Skoda celebrates 100 years since transforming to a Joint Stock Company
Altogether 12,500 worth 200 crowns each constituted the registered capital of Laurin & Klement in 1907, when the Mladá Boleslav-based car manufacturer, the predecessor to the Czech Republic's largest car manufacturer Skoda Auto, was transformed to a joint stock company. This year Skoda Auto is celebrating a hundred years since registering the business at the Imperial and Royal Commercial Court in Prague on 16 October 1907.The constituent general meeting was held in early May of 1907. In mid-June the car manufacturer decided to register its business in the Commercial Register under the name of Laurin & Klement, akciová spole?nost, továrna automobil? v Mladé Boleslavi (Laurin & Klement, Joint-Stock Company, Automobile Factory in Mladá Boleslav).
The Board of Directors was made up of prominent noblemen and entrepreneurs of the Austro-Hungarian monarchy. The Company appointed Prince Erich of Thurn and Taxis as President and Count Jan Ceschi as his deputy, Václav Klement became the Central Director, Václav Laurin was appointed as the Technical Director. CZK 200 per share was the nominal value, the Laurin & Klement share exchange rate was 225 crowns.

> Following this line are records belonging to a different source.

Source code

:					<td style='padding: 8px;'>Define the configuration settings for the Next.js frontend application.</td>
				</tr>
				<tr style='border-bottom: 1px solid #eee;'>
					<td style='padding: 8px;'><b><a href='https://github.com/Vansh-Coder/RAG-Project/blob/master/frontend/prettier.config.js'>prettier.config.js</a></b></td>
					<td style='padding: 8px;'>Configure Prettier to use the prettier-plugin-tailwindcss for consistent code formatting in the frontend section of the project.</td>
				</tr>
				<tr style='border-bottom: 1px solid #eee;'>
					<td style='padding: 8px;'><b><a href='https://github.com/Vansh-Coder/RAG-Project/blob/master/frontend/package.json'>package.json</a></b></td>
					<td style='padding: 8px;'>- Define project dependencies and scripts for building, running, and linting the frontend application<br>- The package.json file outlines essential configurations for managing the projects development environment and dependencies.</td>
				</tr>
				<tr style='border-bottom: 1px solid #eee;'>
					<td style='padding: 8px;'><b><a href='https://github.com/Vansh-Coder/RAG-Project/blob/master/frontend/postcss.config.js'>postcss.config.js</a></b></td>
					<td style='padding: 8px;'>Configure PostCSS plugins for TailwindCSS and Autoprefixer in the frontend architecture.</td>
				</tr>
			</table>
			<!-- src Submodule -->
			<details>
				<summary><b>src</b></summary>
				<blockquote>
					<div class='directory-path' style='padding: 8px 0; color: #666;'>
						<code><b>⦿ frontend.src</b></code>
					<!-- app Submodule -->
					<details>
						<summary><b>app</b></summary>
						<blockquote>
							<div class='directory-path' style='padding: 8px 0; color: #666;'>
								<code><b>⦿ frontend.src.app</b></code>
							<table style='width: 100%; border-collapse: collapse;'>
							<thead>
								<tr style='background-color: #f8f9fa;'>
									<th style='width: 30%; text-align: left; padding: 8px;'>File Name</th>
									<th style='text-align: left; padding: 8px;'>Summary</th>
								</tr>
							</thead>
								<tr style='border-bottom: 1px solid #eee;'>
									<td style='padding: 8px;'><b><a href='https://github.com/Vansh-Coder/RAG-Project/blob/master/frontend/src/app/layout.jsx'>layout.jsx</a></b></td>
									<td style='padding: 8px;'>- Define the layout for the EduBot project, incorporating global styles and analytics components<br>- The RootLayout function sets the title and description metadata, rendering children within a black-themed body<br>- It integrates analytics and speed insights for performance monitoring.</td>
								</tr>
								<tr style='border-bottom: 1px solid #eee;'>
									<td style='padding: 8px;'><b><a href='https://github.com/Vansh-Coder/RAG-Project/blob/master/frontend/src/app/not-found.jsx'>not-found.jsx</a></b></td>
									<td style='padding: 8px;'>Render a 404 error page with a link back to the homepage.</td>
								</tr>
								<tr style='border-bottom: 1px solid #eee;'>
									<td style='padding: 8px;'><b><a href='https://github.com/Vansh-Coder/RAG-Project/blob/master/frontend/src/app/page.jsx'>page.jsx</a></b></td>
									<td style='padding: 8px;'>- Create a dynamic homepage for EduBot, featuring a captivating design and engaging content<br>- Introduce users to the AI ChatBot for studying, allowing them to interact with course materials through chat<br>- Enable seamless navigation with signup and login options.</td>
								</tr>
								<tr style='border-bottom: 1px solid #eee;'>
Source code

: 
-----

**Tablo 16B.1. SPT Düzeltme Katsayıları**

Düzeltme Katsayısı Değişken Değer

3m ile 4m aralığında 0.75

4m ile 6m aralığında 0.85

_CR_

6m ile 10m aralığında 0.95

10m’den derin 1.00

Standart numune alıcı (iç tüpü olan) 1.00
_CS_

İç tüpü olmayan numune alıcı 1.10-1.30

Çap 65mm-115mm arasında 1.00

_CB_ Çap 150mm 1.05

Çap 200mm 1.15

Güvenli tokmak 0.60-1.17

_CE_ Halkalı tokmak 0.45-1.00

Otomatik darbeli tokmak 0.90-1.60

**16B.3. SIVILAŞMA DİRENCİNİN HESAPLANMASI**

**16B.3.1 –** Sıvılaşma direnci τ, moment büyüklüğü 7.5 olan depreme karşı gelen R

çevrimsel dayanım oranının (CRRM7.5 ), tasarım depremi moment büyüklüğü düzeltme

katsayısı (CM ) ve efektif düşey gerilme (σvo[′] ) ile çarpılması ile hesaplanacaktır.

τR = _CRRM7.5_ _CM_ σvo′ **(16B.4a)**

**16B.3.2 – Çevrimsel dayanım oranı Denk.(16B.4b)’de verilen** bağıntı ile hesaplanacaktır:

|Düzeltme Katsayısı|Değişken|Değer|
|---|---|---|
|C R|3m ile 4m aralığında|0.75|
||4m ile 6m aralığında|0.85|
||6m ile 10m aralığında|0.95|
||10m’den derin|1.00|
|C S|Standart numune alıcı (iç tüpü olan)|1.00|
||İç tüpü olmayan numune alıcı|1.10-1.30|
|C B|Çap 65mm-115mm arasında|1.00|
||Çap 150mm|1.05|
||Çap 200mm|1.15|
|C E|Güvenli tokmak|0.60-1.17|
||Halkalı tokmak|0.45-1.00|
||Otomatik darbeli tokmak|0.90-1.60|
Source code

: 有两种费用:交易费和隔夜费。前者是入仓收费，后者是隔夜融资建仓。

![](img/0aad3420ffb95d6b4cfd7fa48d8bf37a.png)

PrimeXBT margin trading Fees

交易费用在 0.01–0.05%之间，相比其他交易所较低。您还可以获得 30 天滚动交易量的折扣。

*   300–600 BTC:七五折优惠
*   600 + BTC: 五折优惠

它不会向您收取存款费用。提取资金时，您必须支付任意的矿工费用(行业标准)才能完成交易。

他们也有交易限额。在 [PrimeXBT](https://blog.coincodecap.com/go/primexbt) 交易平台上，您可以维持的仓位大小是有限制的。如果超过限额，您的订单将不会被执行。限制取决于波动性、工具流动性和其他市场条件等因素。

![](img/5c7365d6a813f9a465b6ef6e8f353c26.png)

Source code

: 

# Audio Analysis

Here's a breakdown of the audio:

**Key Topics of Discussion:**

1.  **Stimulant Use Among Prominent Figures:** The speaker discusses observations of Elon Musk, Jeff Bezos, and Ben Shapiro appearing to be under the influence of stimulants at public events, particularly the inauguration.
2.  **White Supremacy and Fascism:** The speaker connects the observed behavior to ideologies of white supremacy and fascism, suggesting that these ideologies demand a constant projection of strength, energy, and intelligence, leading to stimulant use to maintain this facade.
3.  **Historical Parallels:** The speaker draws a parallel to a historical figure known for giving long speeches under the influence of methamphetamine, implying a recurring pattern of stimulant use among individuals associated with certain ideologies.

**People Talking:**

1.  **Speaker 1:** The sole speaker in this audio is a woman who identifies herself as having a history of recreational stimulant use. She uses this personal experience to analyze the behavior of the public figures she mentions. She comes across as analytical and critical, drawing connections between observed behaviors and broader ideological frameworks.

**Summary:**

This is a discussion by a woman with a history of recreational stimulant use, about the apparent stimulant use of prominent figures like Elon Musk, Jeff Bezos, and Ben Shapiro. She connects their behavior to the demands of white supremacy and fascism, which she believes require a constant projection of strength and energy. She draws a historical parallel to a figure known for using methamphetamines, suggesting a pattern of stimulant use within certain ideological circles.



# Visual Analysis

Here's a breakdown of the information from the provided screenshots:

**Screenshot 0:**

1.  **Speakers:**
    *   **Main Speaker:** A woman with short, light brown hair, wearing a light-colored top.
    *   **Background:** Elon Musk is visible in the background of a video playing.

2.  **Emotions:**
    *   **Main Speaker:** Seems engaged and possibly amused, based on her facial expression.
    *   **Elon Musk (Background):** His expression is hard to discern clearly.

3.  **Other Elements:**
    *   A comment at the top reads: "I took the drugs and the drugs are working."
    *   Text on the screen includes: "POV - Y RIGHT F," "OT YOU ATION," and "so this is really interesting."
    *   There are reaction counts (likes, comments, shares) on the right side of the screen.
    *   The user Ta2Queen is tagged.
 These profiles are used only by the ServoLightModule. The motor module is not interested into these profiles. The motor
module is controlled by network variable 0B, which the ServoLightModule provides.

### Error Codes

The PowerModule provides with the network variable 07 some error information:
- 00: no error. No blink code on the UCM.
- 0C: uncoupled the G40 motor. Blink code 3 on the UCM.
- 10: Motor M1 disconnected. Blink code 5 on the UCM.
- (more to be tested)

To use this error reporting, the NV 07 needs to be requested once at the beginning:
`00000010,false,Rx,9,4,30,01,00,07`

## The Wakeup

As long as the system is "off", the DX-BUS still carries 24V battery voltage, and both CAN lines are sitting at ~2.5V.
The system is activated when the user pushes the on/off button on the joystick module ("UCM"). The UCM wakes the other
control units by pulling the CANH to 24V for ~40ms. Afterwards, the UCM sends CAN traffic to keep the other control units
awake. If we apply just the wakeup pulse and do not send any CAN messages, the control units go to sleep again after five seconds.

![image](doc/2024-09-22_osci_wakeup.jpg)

The reason for the transformation in 1907 was that the company needed additional capital to extend its manufacturing operations. Later in the aftermath of World War I, the owners decided to look for a strategic partner - the economic depression of the early nineteen-twenties and a massive fire in 1924 led to a merger with the Pilsen-based Skoda machine works.
In 1945 the company was nationalised. In the early nineteen-nineties, shortly after the fall of the communist regime in former Czechoslovakia, Skoda needed capital to extend its production portfolio again and, just like a few decades earlier, was looking for a strong partner. In 1991 the Company eventually found one – the Volkswagen Group. In the year 2000, the Volkswagen Group became the sole owner of Skoda Auto Company.